Of snakes, dragons and fund managers
The Year of the Snake is considered one of the less auspicious in the 12-year Chinese zodiac cycle. And 2013 is the year of the Black Water Snake, which comes around once every 60 years and is seen as the least fortuitous. How China’s stock markets turn out after years of poor performance remains to be seen but the snake is providing banks and asset managers with plenty of food for thought. Many of them have been gazing into the crystal ball to see what 2013 may hold for Chinese markets.
Fidelity Worldwide investments highlights the ‘Snakes and Ladders’ that could influence Chinese equities this year. (They have a great accompanying illustration)
Fidelity’s Raymond Ma reckons there are six ‘R’s’ that could act as ‘ladders’ to buoy Chinese equity markets this year: recovery, reverse, reform, reflation, re-rating and rally. Under snakes he names inflation, a continued depreciation of the Japanese yen, excessive corporate debt/equity issuance, a prolonged euro zone crisis and an earlier-than-expected end to quantitative easing in the United States.
But past snake years have been the worst of the cycle for world markets, analysts at CMC Markets point out. Their analysis shows that the S&P 500 and Hong Kong’s Hang Seng have generally posted losses, while UK returns have been below average. The Hang Seng has fared particularly poorly (down four snake years in a row with average losses of 16.7 percent) So, will the curse hold this year, CMC ask:
Will the year of the snake bite equities in 2013?
Agnes Deng, Head of HK China Equity at Baring Asset Management, is more optimistic. Water snakes have a reputation for transformation, in the same way that China’s economy is undergoing change. Moreover, Chinese zodiac snakes are female or yin, Deng says, contrasting the Snake with the “moody, broody, male yang energy” of the Dragon last year. (Incidentally the supposedly auspicious Year of the Dragon, 2012, provided little cheer for Chinese equities). Deng says:
If the Black Water Snake holds true to form, it is our belief that the behaviour of the Chinese equity market in 2013 should be more suited to many investors than the unpredictability generally experienced last year under the gaze of the Dragon – a creature characterised by its dramatic and often volatile nature…..Like the Black Water Snake, the Chinese economy can be flexible, dynamic and is hard-working as it looks to achieve superior growth supported by what we see as strong fundamentals in the consumer sector, underpinned by rising domestic demand and a growing middle class.

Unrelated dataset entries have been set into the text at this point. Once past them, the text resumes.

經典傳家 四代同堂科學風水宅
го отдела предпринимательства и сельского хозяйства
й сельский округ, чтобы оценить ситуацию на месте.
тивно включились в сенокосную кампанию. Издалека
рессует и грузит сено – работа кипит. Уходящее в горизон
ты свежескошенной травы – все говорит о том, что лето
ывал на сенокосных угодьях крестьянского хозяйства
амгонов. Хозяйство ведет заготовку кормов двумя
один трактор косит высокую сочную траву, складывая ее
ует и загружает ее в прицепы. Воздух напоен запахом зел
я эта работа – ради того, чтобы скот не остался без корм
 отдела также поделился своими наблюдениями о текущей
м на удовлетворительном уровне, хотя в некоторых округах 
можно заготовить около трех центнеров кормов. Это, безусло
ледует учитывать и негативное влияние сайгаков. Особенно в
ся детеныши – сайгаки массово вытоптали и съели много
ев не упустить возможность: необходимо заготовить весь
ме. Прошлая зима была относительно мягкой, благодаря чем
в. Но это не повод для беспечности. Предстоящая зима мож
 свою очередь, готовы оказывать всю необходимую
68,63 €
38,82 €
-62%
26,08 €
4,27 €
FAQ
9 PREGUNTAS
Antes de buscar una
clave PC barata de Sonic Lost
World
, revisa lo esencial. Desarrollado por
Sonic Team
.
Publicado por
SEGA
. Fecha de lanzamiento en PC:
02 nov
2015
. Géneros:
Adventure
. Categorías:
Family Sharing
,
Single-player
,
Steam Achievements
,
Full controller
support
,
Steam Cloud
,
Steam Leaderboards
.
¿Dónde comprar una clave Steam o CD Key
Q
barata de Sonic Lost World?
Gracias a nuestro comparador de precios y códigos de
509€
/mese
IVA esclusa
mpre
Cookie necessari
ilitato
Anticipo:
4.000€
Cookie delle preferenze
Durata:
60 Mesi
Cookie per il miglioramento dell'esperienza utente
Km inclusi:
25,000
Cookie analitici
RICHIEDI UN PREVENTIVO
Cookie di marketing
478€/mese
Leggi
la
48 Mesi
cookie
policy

Like the Black Water Snake’s preference for having carefully thought-out tactics, we expect our bottom-up stock selection process to be of benefit, especially in the consumer and industrial sectors.
A lot may depend on the birth year of the investor however. Stephen Jen at SLJ Macro Partners:
In the Year of the Snake, there should be great fortune for those who are intuitive and cunning – the two traits of a snake.